Maxwell Exsted
- Country (sports): United States
- Born: March 12, 2007 (age 19) Savage, Minnesota, US
- Height: 5 ft 9 in (1.75 m)
- Plays: Right-handed (two-handed backhand)
- Prize money: US $39,405

Singles
- Career record: 0–0 (at ATP Tour level, Grand Slam level, and in Davis Cup)
- Career titles: 0
- Highest ranking: No. 863 (August 31, 2026)
- Current ranking: No. 863 (August 31, 2026)

Doubles
- Career record: 1–1 (at ATP Tour level, Grand Slam level, and in Davis Cup)
- Career titles: 0
- Highest ranking: No. 282 (August 24, 2026)
- Current ranking: No. 284 (August 31, 2026)

Grand Slam doubles results
- US Open: 2R (2025)

= Maxwell Exsted =

American tennis player (born 2007)

Maxwell Exsted (born March 12, 2007) is an American professional tennis player. He has a career-high ATP singles ranking of No. 863 achieved on August 31, 2026 and a best doubles ranking of No. 282 achieved on August 24, 2026.

Exsted won the boys' doubles titles at the 2024 and 2025 editions of the Australian Open.

==Early and personal life==
From Savage, Minnesota, Exsted started taking tennis lessons in his early childhood. He won his first junior tennis tournament at the age of four.

Exsted relocated with his parents, Christian and Jodi, to Miramar, Florida to train with private coach Courtney Scott at the USTA National Campus in Orlando. He has two siblings, Alex and Isabelle, who both played collegiate tennis.

==Junior career==
With Darwin Blanch and Jagger Leach, Exsted was part of the American team which finished third at the 2023 Junior Davis Cup.

Exsted also had good results on the ITF junior circuit, maintaining a 120–68 singles win-loss record. In January 2024, he won the boys' doubles category at the Australian Open, with compatriot Cooper Woestendick. The pair also won the J300 Traralgon International doubles competition together two weeks earlier.

The following season, Exsted earned another major jr. trophy in doubles, and successfully defended his title in Melbourne, this time alongside Czech Jan Kumstát.

(Short problem A):
Extract the lines of the listing from its first line through the line that contains "road: (353, 497)", including both of those lines, and repeat them word for word.

(Entries):

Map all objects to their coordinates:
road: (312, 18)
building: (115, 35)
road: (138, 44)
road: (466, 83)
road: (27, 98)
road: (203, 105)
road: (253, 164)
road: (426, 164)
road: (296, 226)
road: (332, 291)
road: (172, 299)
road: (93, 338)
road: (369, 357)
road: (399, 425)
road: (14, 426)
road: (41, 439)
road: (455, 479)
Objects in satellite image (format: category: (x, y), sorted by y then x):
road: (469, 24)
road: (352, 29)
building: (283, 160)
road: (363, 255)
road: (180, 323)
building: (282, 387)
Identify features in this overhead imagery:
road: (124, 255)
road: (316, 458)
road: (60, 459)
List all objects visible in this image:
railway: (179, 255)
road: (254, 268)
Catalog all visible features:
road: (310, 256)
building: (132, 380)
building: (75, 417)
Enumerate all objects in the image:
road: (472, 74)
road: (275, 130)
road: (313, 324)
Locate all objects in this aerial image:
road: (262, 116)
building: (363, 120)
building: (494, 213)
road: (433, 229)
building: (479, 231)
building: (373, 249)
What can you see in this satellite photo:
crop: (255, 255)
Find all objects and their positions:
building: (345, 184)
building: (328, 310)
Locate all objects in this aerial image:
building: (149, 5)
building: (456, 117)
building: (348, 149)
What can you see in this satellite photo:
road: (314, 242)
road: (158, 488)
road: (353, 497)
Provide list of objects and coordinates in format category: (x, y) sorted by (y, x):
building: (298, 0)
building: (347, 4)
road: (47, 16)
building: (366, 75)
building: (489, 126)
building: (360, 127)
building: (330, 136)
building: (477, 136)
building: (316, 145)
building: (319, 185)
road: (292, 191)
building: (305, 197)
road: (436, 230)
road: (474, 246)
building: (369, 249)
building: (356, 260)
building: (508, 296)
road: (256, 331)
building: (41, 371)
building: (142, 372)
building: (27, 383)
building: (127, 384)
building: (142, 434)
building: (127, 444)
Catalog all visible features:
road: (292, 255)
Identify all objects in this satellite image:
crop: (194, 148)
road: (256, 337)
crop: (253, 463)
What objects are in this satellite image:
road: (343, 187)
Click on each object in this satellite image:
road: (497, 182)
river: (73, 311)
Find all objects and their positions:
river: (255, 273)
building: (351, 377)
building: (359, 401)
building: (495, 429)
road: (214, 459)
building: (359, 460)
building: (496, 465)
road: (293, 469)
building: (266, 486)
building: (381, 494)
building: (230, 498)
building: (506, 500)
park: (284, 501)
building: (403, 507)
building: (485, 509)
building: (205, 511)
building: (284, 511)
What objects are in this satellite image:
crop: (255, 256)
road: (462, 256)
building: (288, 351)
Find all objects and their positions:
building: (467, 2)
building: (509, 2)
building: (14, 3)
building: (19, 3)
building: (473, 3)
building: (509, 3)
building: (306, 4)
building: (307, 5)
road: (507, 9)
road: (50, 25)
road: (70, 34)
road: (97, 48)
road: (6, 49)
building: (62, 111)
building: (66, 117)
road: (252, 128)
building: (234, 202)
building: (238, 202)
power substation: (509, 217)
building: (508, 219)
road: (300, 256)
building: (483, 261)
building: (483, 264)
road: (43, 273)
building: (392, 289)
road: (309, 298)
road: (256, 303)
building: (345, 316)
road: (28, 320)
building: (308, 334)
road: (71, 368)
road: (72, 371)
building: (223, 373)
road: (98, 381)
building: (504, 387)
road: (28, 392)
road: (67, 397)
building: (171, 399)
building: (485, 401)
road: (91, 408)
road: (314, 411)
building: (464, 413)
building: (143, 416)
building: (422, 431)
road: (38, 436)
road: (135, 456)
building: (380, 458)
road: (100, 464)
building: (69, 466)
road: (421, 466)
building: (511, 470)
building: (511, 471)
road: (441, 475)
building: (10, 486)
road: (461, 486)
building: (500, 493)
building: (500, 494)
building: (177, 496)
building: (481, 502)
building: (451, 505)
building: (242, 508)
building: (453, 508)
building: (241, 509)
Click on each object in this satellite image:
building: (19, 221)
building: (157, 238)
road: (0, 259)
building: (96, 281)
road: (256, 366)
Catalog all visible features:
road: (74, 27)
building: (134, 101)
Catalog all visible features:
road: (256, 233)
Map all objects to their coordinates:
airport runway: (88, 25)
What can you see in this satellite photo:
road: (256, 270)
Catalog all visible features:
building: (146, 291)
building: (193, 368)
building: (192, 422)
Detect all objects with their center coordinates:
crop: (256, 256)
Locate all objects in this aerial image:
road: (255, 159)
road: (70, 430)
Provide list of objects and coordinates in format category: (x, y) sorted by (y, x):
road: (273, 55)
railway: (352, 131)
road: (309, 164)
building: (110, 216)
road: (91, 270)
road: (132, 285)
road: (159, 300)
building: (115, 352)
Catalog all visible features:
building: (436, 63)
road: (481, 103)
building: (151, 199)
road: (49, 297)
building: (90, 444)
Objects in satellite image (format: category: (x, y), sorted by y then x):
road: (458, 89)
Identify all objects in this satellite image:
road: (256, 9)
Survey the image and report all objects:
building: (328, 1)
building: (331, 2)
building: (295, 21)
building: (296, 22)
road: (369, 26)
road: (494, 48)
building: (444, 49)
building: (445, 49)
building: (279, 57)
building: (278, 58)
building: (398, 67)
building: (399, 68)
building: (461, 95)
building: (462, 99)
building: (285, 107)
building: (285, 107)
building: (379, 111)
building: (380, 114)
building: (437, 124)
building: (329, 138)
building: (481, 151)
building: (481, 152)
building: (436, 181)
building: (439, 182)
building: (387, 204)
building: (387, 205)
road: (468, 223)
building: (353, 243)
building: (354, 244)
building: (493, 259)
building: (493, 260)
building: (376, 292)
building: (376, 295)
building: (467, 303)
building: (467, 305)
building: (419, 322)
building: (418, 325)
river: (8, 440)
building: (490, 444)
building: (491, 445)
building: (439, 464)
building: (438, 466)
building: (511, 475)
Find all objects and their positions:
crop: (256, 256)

(Short problem B):
Copy the passage of the article on Maxwell Exsted from "Maxwell Exsted (born" to "played collegiate tennis." word for word.

(Full response A):
Map all objects to their coordinates:
road: (312, 18)
building: (115, 35)
road: (138, 44)
road: (466, 83)
road: (27, 98)
road: (203, 105)
road: (253, 164)
road: (426, 164)
road: (296, 226)
road: (332, 291)
road: (172, 299)
road: (93, 338)
road: (369, 357)
road: (399, 425)
road: (14, 426)
road: (41, 439)
road: (455, 479)
Objects in satellite image (format: category: (x, y), sorted by y then x):
road: (469, 24)
road: (352, 29)
building: (283, 160)
road: (363, 255)
road: (180, 323)
building: (282, 387)
Identify features in this overhead imagery:
road: (124, 255)
road: (316, 458)
road: (60, 459)
List all objects visible in this image:
railway: (179, 255)
road: (254, 268)
Catalog all visible features:
road: (310, 256)
building: (132, 380)
building: (75, 417)
Enumerate all objects in the image:
road: (472, 74)
road: (275, 130)
road: (313, 324)
Locate all objects in this aerial image:
road: (262, 116)
building: (363, 120)
building: (494, 213)
road: (433, 229)
building: (479, 231)
building: (373, 249)
What can you see in this satellite photo:
crop: (255, 255)
Find all objects and their positions:
building: (345, 184)
building: (328, 310)
Locate all objects in this aerial image:
building: (149, 5)
building: (456, 117)
building: (348, 149)
What can you see in this satellite photo:
road: (314, 242)
road: (158, 488)
road: (353, 497)

(Full response B):
Maxwell Exsted (born March 12, 2007) is an American professional tennis player. He has a career-high ATP singles ranking of No. 863 achieved on August 31, 2026 and a best doubles ranking of No. 282 achieved on August 24, 2026.

Exsted won the boys' doubles titles at the 2024 and 2025 editions of the Australian Open.

==Early and personal life==
From Savage, Minnesota, Exsted started taking tennis lessons in his early childhood. He won his first junior tennis tournament at the age of four.

Exsted relocated with his parents, Christian and Jodi, to Miramar, Florida to train with private coach Courtney Scott at the USTA National Campus in Orlando. He has two siblings, Alex and Isabelle, who both played collegiate tennis.